One reason for doing this is to reduce the clutter of displaying all the elements of a vector. The other is to reduce the time it takes gdb to respond for the Watch window lines, such as for each "step over" IDE operation. I find that gdb, with its Python-based STL pretty printing mechanisms, can take seconds or tens of seconds to respond to large numbers of simple elements, or few more complex ones.
This is an application to vectors of the technique described in gdb manual section 10.4 Artificial Arrays where the binary operator @ works fine with C-style arrays: p arrA[3] @ 4 but not vectors and the like from the containers library (STL).
The above use of @, starting with a particular vector element, works fine in Codelite's Watch window, where the p part above is not needed. The single line which Codelite displays can be opened up by clicking right-pointing arrows to show all the values of the elements and the objects, vectors of strings etc. that they contain. However, it does not work as the basis for displaying just just one inner element, such as some class object, an int or a string, of each of the range of vector elements. To do this, four Watch lines must be created (add p for driving gdb directly):
vec[3].log
vec[4].log
vec[5].log
vec[6].log
This of course is tedious. The solution is to add some variables to the inferior which are only to be used by gdb. These can be static, outside any function and so "global":
static int XX = 0;
static int YY = 0;
static int ZZ = 0;
Their values can be set from within Codelite, while the inferior is paused at a breakpoint, by commands such as set XX = 3 entered into the "Send" bar at the bottom of the gdb console, which is under the "(red ladybug icon) Output" tab of the "Debugger" window. This enables me to use four Watch lines, each focused on just the "log" member of the four chosen elements in the vector, which can be easily steered to any part of the vector by altering the value of XX:
vecV[XX + 0].log
vecV[XX + 1].log
vecV[XX + 2].log
vecV[XX + 3].log
What's more, in my experience, changing XX causes Codelite to not only display the new data, but to highlight in red any which is different from what it displayed with the previous value of XX.

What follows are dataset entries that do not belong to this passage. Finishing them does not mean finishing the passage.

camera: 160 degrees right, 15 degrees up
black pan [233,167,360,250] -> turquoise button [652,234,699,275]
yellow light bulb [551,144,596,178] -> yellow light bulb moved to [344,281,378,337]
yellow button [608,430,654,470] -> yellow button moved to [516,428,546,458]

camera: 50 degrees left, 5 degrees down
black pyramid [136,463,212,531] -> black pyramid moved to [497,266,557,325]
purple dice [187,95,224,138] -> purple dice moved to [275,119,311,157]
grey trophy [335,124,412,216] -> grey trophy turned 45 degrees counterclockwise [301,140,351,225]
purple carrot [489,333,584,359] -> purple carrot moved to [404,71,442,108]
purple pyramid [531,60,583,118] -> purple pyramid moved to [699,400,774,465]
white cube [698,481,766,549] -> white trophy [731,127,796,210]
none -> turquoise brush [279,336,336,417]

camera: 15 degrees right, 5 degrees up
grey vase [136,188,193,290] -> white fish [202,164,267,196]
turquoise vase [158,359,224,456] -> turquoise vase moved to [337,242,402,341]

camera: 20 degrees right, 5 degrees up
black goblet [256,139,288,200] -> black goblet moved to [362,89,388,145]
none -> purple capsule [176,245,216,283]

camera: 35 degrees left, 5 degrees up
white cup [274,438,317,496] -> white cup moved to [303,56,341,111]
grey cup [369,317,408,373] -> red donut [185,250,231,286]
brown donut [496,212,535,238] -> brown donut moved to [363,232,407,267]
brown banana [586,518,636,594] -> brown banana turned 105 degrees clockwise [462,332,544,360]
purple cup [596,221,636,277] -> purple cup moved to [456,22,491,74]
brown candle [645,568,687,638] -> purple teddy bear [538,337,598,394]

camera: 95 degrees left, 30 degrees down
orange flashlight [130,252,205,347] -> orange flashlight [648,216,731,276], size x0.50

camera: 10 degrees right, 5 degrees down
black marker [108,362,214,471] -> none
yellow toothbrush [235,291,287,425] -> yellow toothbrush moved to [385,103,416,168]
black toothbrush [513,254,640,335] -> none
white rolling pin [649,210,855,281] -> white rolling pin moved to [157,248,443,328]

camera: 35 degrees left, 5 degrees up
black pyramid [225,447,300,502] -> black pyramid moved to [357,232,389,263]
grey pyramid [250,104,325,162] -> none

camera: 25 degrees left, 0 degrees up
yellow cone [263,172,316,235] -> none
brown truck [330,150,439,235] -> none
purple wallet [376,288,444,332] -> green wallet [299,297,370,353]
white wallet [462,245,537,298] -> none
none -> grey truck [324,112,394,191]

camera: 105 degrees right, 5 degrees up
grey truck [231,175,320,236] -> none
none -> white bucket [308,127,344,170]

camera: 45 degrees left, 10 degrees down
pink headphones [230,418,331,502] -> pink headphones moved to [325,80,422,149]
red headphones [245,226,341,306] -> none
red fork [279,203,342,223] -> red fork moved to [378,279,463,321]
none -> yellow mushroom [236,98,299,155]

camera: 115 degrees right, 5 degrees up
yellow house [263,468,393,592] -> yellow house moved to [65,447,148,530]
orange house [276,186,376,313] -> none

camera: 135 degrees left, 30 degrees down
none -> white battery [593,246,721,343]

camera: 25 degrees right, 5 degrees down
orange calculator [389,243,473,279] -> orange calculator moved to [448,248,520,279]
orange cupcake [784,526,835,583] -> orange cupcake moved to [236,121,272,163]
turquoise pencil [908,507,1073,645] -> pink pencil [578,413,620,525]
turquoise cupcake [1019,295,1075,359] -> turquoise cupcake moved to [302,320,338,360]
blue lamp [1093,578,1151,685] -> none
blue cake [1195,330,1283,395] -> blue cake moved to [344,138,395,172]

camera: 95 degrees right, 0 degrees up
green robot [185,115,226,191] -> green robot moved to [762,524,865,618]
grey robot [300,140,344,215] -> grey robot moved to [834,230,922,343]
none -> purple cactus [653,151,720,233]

If log was an object containing a string which was too long to view in the Watch window (Settings > GDB Settings > GNU gdb debugger > General > Display > Number of elements to display for arrays/strings), then I can use the above scheme and substr() with some other gdb-set variables to control which range of the strings are displayed:
vecV[XX + 0].log.strS.substr(AA, BB)
vecV[XX + 1].log.strS.substr(AA, BB)
vecV[XX + 2].log.strS.substr(AA, BB)
vecV[XX + 3].log.strS.substr(AA, BB)
Such variables can be applied to the main technique to provide a steerable, resizable, window of display into a vector, by typing one or two commands to the gdb console, rather than editing the Watch window line, which typically involves lots of mouse/trackball clicking to re-open all the branches of the objects which are of interest:
(&vecV[YY]) @ ZZ